A member from each of the five societies funded by the Alberta Historical Resources Foundation, including Collier, went to the foundation and pitched their idea to form a sixth organization dedicated to heritage preservation. They met with the AHRF chair at the time and the deputy minister of culture and tourism, but heard back within days that the answer was no.

Despite this absence, the AHRF website states their main objective is to “serve as the Government of Alberta’s primary window for heritage preservation funding.”

The AHRF did not respond to the five requests for comment and the Alberta Culture and Tourism minister did not respond to the two requests as well.

Although there isn’t a heritage society in Alberta, there are multiple cultural societies who represent the minorities in Calgary.

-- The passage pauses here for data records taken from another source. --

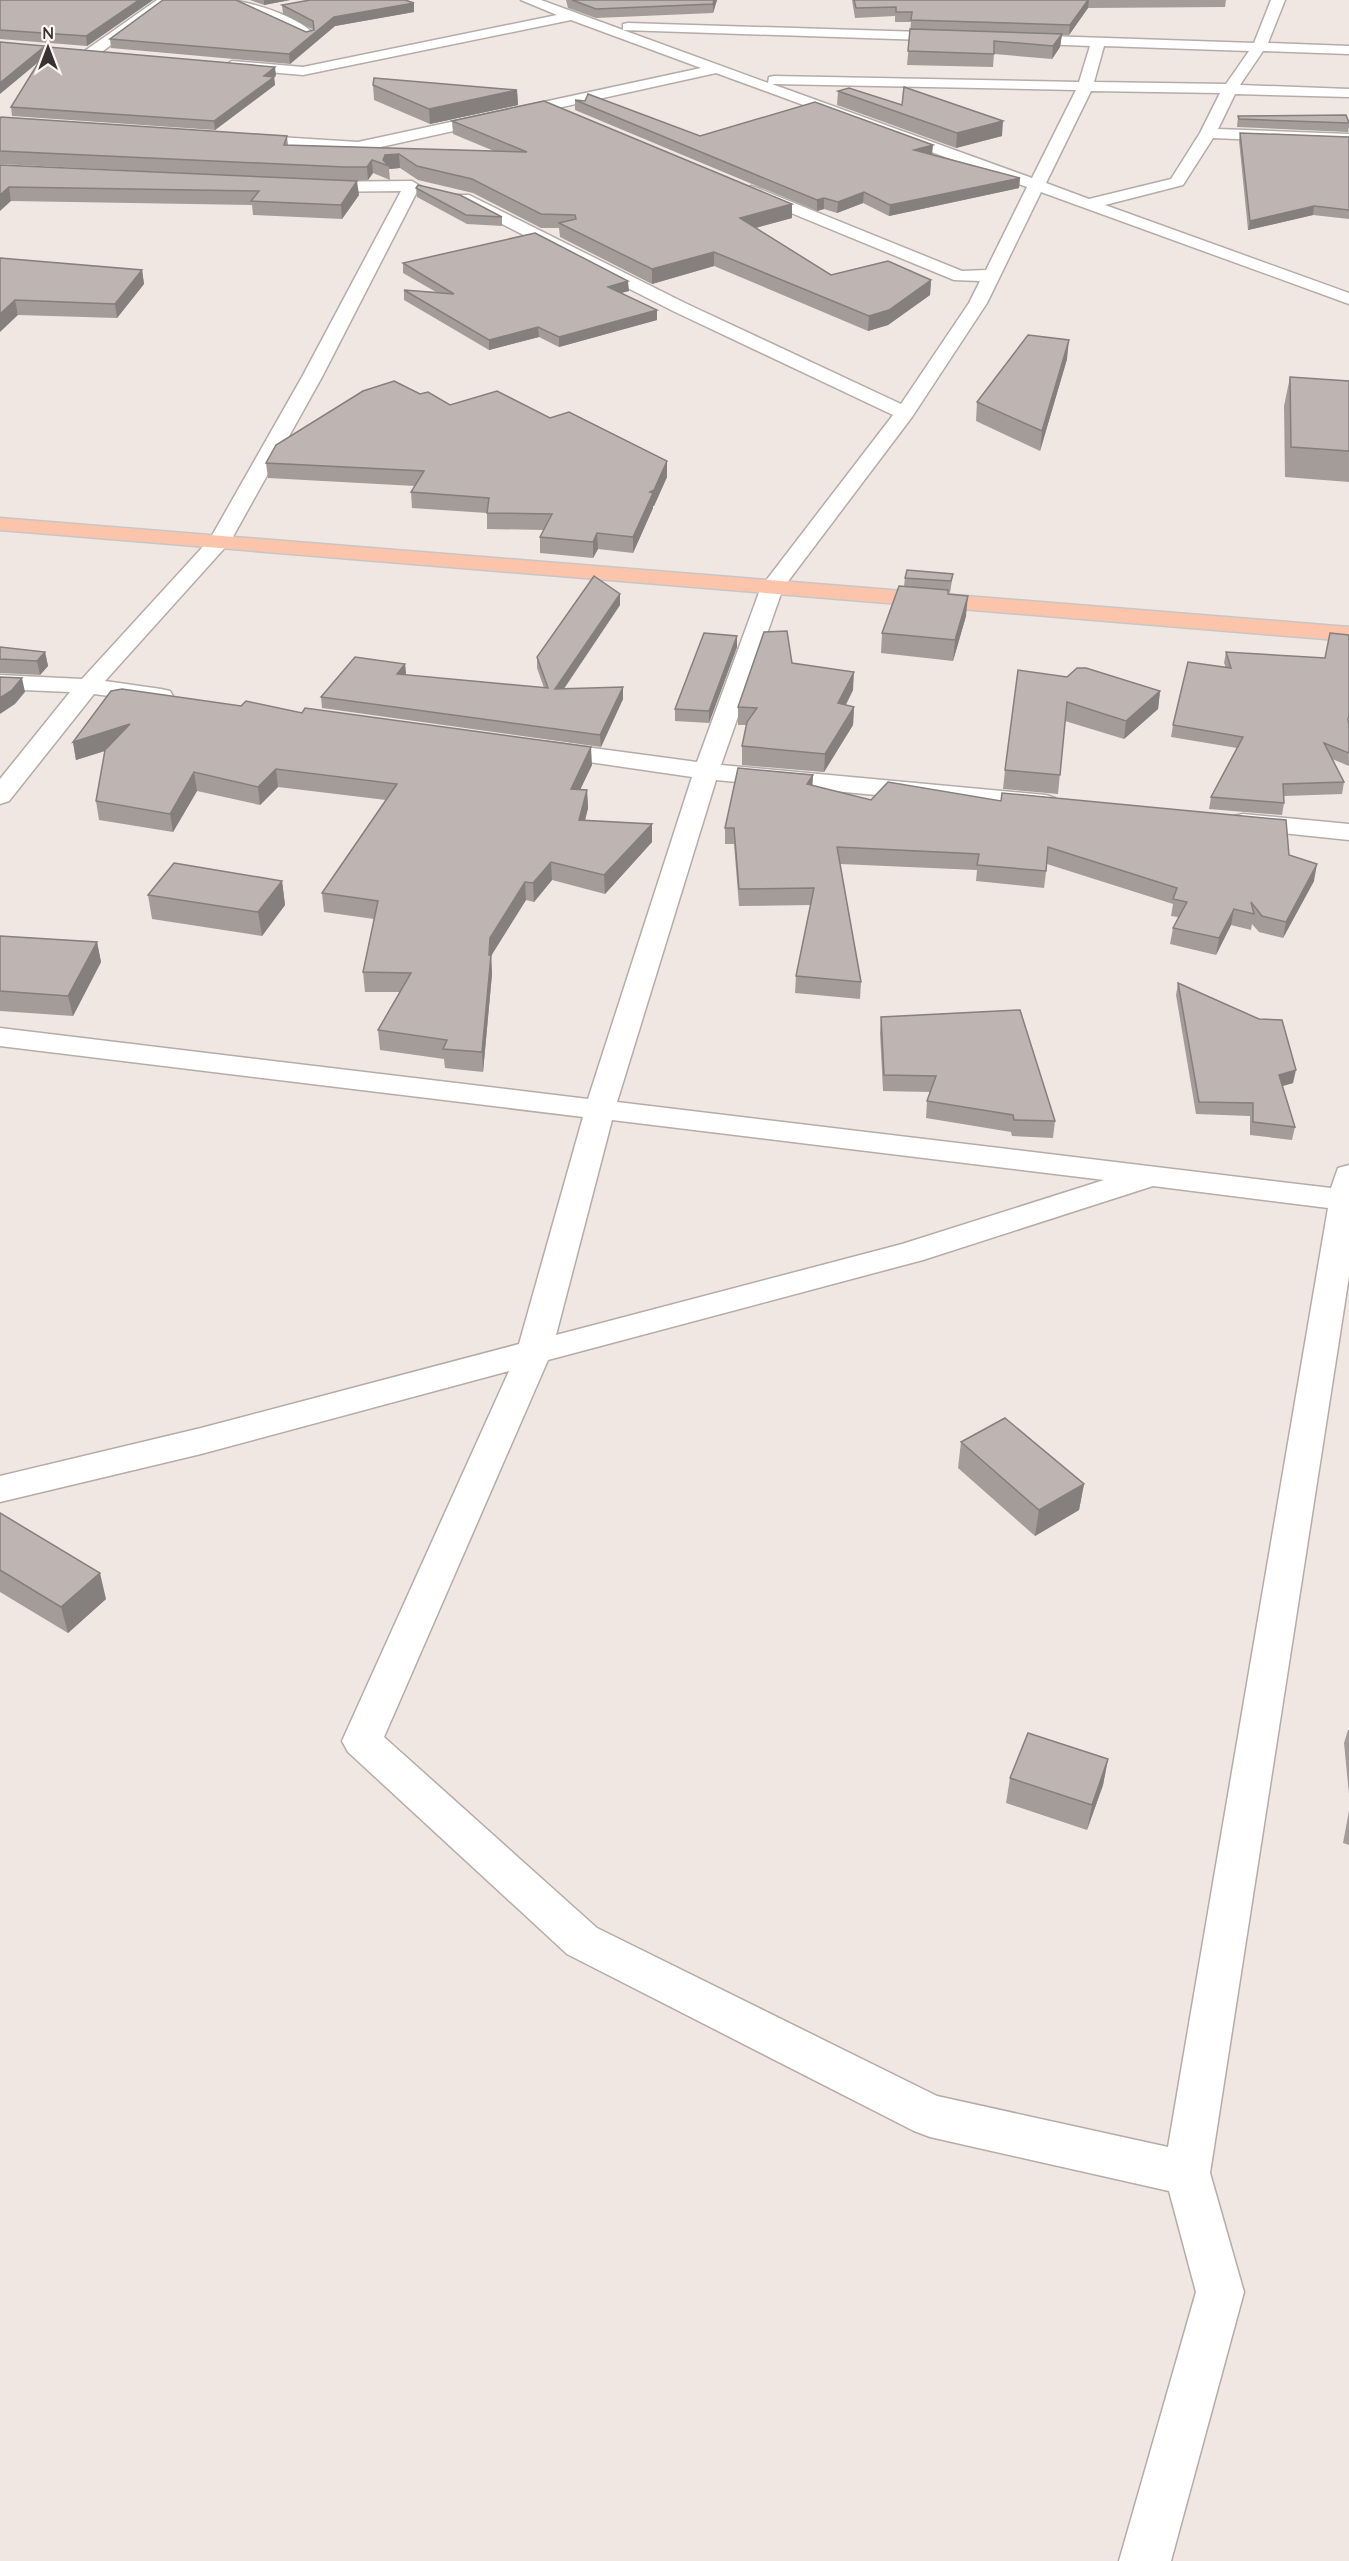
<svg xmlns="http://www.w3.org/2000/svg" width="1349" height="2561" viewBox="0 0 1349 2561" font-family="Quicksand,sans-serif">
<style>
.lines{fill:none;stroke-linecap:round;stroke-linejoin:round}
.minor-casing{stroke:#b5aca9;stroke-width:3}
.major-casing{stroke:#c7c6c6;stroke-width:3}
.minor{fill:#fff;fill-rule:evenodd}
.major{fill:#fcc4aa;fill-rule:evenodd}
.wall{fill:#a39c99}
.shaded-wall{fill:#857f7d}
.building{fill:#beb5b2;stroke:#857f7d;stroke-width:1.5}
</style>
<rect width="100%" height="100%" fill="#f0e7e3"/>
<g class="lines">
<defs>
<g id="minor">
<polygon points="157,0 173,0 96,56 86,56 86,50"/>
<path d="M223,0C248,0 298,16 315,35L313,38H303L258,14Z"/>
<path d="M521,0H541L623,30V24L628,23L954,33L961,37L954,41L623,30L768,83L769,77L774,76L1079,82L1090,46L1018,43L1011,39L1018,35L1254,43L1271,0H1285L1268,43L1349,46V54L1263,51L1240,85L1349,89V97L1235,94L1218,129L1349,134V144L1213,138L1183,185L1105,205L1349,293V304L1041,192L987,303L912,417L783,588L721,765L1046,795L1055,798L1059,803L1055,808L1046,811L716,780L617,1102L1331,1188L1338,1168L1349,1165V1276L1210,2173L1244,2292L1171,2561H1119L1196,2292L1169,2191L930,2137L914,2131L567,1954L348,1752L342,1741L509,1371L201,1454L0,1502V1476L201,1428L519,1344L583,1117L0,1046V1028L588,1099L692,777L548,756L539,754L536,749L539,744L548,742L697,762L761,587L893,415L673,311L457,201L455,198L457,195H469L685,303L901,404L969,303L980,281L954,280L745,194L743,191L751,186L757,188L962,271L986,270L1027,187L716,73L358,152L244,145L236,140L244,135L358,142L701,68L571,20L303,75L232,69L225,65L232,61L303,67L557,15ZM1104,46L1249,51L1226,84L1094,82ZM772,84H774L1076,90L1032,178ZM1091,91L1220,93L1200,133L1171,179L1089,199L1046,183ZM612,1120L1104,1180L902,1244L556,1335ZM1153,1186L1328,1208L1168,2147L937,2096L597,1928L384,1737L548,1360L923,1260Z"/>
<polygon points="412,181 420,186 322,377 230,542 105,681 161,689 170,691 173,696 170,701 161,703 94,694 9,801 0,804 0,779 70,692 0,689 0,675 82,679 210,539 302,377 401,191 313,192 305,187 313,182"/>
<polygon points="1243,814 1349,824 1349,840 1234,828 1230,822 1234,816"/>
</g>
<polygon id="major" points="0,518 1349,627 1349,641 0,530"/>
</defs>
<use href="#minor" class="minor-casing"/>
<use href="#major" class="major-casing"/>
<use href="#minor" class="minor"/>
<use href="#major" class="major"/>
</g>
<g class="wall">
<polygon points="0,0 153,0 87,46 0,39"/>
<polygon points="250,0 290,0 264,5"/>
<polygon points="566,0 717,0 713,13 596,18 568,8"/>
<polygon points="852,0 1226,0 1225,7 1088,8 1069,35 1062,35 1060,47 1052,59 994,54 993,67 907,65 911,22 895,22 895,16 855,18"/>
<polygon points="282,5 414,12 335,26 290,64 111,48 110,39 306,32 314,30 283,14"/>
<polygon points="45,46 46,51 276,75 274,77 275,85 215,130 12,116 11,107 39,62"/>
<polygon points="373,85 517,90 518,105 430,124 374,100"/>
<polygon points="838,91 902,105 1002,136 956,148 837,105"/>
<polygon points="575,100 700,136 932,154 1020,178 1019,188 889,216 863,203 837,213 824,209 817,211 575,110"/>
<polygon points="1238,116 1349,122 1349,127 1348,132 1237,127"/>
<polygon points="0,119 287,136 288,145 494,151 453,134 452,121 792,218 756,228 831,275 931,280 930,295 888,325 868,331 714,266 652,284 560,237 559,228 541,228 473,193 418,180 400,168 389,169 390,180 373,173 368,180 347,181 359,195 342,219 253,215 252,205 11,201 0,165 302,179 0,164"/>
<polygon points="1240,133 1349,137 1349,219 1313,215 1248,230 1239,141"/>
<polygon points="416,188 502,217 502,226 467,224 417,197"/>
<polygon points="0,258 142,270 144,284 117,318 18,315"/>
<polygon points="403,263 629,291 621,293 657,310 657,320 559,347 539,337 489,350 404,300 404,290 436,292 403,273"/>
<polygon points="1067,359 1040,451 976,421 977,402"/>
<polygon points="1290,377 1349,381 1349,482 1285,477 1284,406"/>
<polygon points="420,394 450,405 550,418 667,461 667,477 654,506 653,506 653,508 633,553 598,549 593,558 540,553 540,537 544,530 487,529 487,513 412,508 411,492 415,486 268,478 266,463"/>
<polygon points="953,574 950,593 948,592 948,594 966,616 953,661 881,653 882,633 904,586 905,578"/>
<polygon points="620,594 620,605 564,689 623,687 623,699 601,747 322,708 321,697 405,664 406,675 544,688 537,668 537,657"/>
<polygon points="0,647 45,652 48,666 40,675 0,673"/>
<polygon points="737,647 709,723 675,721 675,709"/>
<polygon points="1226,652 1348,723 1349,766 1332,759 1344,782 1342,794 1284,796 1284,803 1282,815 1209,809 1211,797 1237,748 1171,737 1173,725 1226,668 1224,663"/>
<polygon points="792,663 853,690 846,705 854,707 853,725 824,772 742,765 742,746 747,725 738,725 738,707"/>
<polygon points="1067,677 1160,691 1158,709 1124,739 1065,721 1058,794 1003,789 1005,770"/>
<polygon points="241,706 302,713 592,765 580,789 587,790 588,808 585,821 652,824 652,842 605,894 552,880 534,902 526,900 491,956 492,974 483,1072 445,1068 444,1059 380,1050 378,1030 400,992 365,992 363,972 374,919 324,912 322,893 386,800 278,787 260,805 197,791 173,832 99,820 96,801 105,751 76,760 73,742"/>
<polygon points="813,775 812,786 871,800 1289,855 1314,881 1283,938 1259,932 1252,924 1251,930 1231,925 1216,955 1170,944 1173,928 1178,917 1171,916 1173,904 1047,864 1044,888 976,881 977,870 840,864 861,982 860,999 795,993 796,976 811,905 739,906 734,844 725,844 725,828"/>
<polygon points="282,881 285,905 262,936 152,919 148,895"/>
<polygon points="0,936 97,942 101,962 73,1016 0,1011"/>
<polygon points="1178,983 1293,1083 1282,1086 1295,1127 1292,1140 1250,1135 1250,1116 1196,1114 1176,995"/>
<polygon points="881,1017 1055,1121 1053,1138 1012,1136 1011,1132 926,1118 927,1101 930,1092 883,1091 880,1033"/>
<polygon points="961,1442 1084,1484 1079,1510 1035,1536 958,1468"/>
<polygon points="0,1513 106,1599 68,1633 0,1592"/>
<polygon points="1348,1730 1349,1730 1349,1794 1344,1743"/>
<polygon points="1108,1759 1103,1785 1087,1830 1006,1803 1010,1778"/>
<polygon points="1349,1811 1349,1845 1343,1843"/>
</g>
<g class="shaded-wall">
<polygon points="139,0 153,0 87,46 86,36"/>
<polygon points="264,0 290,0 264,5"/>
<polygon points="714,0 717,0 713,13 713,4"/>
<polygon points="1088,0 1089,0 1088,8 1069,35 1070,25"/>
<polygon points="414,3 414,12 335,26 290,64 289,54 334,17"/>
<polygon points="1062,34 1060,47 1052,59 1053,46"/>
<polygon points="45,46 47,55 0,94 0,83"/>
<polygon points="275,67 276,75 274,77 275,85 215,130 214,121"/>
<polygon points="517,90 518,105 430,124 429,109"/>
<polygon points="1003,121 1002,136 956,148 957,133"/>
<polygon points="933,145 932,155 914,150"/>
<polygon points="399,154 400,168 389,169 389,166 383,160 385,155"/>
<polygon points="372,160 373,173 368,180 367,167"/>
<polygon points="1020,178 1019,188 889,216 890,205"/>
<polygon points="357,181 359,195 342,219 341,205"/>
<polygon points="9,187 11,201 0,211 0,195"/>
<polygon points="864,192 863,203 837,213 838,202"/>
<polygon points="824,198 824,209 817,211 817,200"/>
<polygon points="792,204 792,218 740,232 740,218"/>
<polygon points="1314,206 1313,215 1248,230 1250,221"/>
<polygon points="714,252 714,266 652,284 652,269"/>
<polygon points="142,270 144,284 117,318 115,304"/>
<polygon points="931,280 930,295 888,325 868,331 869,316"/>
<polygon points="628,281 629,291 609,296 608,287"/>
<polygon points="15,300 18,315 0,332 0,314"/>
<polygon points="657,310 657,320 559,347 559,337"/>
<polygon points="538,327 539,337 489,350 489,340"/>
<polygon points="1069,340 1067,359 1040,451 1042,431"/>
<polygon points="667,461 667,477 654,506 653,506 653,508 633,553 633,537 650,492"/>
<polygon points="597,533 598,549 593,558 593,542"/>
<polygon points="620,594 620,605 556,700 555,689"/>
<polygon points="968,596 966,616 953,661 955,640"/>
<polygon points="737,636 737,647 709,723 709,711"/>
<polygon points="45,652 48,666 40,675 37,661"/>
<polygon points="405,664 406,675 397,674"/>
<polygon points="854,672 853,690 837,721 838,703"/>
<polygon points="22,678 25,692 15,704 0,714 0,698"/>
<polygon points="623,687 623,699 601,747 600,735"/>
<polygon points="1160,691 1158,709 1124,739 1126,721"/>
<polygon points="854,707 853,725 824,772 825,754"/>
<polygon points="130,724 133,742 76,760 73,742"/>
<polygon points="591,747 592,765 572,807 571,789"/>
<polygon points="276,769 278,787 260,805 258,787"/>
<polygon points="194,772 197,791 173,832 170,814"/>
<polygon points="813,775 812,791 807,784"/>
<polygon points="587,790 588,808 580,839 579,820"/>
<polygon points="652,824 652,842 605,894 604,875"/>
<polygon points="551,862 552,880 534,902 533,883"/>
<polygon points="1317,864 1314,881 1283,938 1286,922"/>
<polygon points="282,881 285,905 262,936 258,912"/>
<polygon points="525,882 526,900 491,956 492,974 483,1072 482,1052 490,938"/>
<polygon points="1234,909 1231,925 1216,955 1219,938"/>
<polygon points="97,942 101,962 73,1016 68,996"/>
<polygon points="1296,1070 1293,1083 1276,1088 1279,1075"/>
<polygon points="1084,1484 1079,1510 1035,1536 1039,1510"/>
<polygon points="100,1573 106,1599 68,1633 61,1607"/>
<polygon points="1108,1759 1103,1785 1087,1830 1092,1805"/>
</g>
<g class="building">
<polygon points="0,0 139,0 86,36 0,30"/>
<polygon points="163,0 236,0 306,32 314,30 313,21 282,5 310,0 405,0 414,3 334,17 289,54 110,39"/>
<polygon points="572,0 714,0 713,4 596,9"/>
<polygon points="854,0 1088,0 1070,25 911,20 912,12 896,12 896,7 856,8"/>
<polygon points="910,29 1062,34 1053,46 994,41 994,54 908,51"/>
<polygon points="0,42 45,46 0,83"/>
<polygon points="48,47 275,67 264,76 274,77 214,121 11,107"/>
<polygon points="374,78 517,90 429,109 373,85"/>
<polygon points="904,87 1003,121 957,133 838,91 849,88 902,105"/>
<polygon points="588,94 700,136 815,102 933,145 914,150 1020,178 890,205 864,192 838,202 824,198 817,200 575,100 585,101"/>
<polygon points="544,101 792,204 740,218 831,275 888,261 931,280 889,310 869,316 714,252 652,269 559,223 576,219 575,215 541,214 472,179 417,166 399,154 385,155 383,160 389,166 372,160 367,167 344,167 0,151 0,119 1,117 287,136 284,145 527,152 452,121"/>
<polygon points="1346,115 1349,123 1239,119 1238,116"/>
<polygon points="1240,133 1349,137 1349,210 1314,206 1250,221"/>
<polygon points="0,165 357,181 341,205 251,201 259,191 9,187 0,195"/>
<polygon points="418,185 460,195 502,217 466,215 416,188"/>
<polygon points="535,233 628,281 608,287 657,310 559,337 538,327 489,340 404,290 454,294 403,263"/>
<polygon points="0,258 142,270 115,304 15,300 0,314"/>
<polygon points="1028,335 1069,340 1042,431 977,402"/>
<polygon points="1290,377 1349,381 1349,451 1291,447"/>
<polygon points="394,381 420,394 428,392 450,405 497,391 550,418 569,412 667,461 654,490 650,492 653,493 633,537 597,533 593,542 540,537 552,514 487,513 489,498 411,492 424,471 266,463 276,445 363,391"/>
<polygon points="907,570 953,574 951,581 905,578"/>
<polygon points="594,576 620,594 555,689 623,687 600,735 321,697 355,657 405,664 397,674 548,688 537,657"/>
<polygon points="899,586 948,590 948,594 968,596 955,640 882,633"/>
<polygon points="787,631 792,663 854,672 838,703 854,707 825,754 742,746 747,722 757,708 738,707 764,632"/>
<polygon points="704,633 737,636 709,711 675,709"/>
<polygon points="1330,633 1349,635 1349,716 1348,719 1349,726 1349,753 1324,743 1344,782 1283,784 1284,803 1211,797 1243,737 1173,725 1188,662 1231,668 1226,652 1325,658"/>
<polygon points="0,647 45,652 37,661 0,659"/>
<polygon points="1077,668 1086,668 1160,691 1126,721 1067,702 1060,775 1005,770 1018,670 1067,677"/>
<polygon points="0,677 22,678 12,690 0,698"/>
<polygon points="122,689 241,706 246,701 302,713 305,708 591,747 571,789 587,790 579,820 652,824 604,875 551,862 533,883 525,882 490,938 489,955 491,955 482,1052 443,1049 447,1040 378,1030 411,973 363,972 378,901 322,893 397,784 276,769 258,787 194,772 170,814 96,801 105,750 130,724 73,742 111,691"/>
<polygon points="738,768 813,775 807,784 871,800 888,782 1001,801 1002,793 1286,820 1289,855 1317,864 1286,922 1262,916 1251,902 1254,914 1234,909 1219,938 1173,928 1187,902 1173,899 1177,888 1048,847 1046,871 977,865 979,854 837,847 861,982 796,976 814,888 739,889 734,828 725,828"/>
<polygon points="174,863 282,881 258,912 148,895"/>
<polygon points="0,936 97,942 68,996 0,991"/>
<polygon points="1178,983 1259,1019 1282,1020 1296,1070 1279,1075 1295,1127 1253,1122 1253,1103 1199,1102"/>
<polygon points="1020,1010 1055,1121 1014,1120 1013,1115 927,1101 936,1076 884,1075 881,1017"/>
<polygon points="1005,1418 1084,1484 1039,1510 961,1442"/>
<polygon points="0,1513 100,1573 61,1607 0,1570"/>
<polygon points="1028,1733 1108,1759 1092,1805 1010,1778"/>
</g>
<g transform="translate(48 48)" stroke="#fef4f1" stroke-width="4.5" paint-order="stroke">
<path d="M0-4.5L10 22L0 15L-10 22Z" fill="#373332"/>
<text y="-9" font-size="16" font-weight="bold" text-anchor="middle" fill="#373332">N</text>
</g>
</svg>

When asked if a heritage society would be beneficial in Alberta, the vice president of the Iranian Cultural Society, Ali Javadzadeh said, “I would actually get a chance to know more about my neighbours,” and that it would be a great opportunity for “everybody to enjoy the benefits.”

Unlike some cultural societies, the ICS is not funded by the government, which leaves them to raise their own funds through memberships and tickets. This isn’t always enough as the society is left without a permanent meeting space.

“I want to say that our most important problem is that we don’t have any space. We need to rent a place and have, sometimes workshops or something, for every event,” he said, adding that government funding would allow his group to “get people together more often.”

The Irish Cultural Society of Calgary is a group fortunate enough to have support from the city of Calgary and the province. “We also get a lot of our funding from the Alberta Gaming and Liquor Commission. From a funding aspect we get strong support,” said David Price, the current president of the ICSC.

Despite the society’s funding, Price would still like to see an improvement in a representation of Canada’s history and heritage, celebrating all groups and using the celebration of Canada 150 as a time to accomplish this.

“Everybody’s story needs to be told,” says Collier.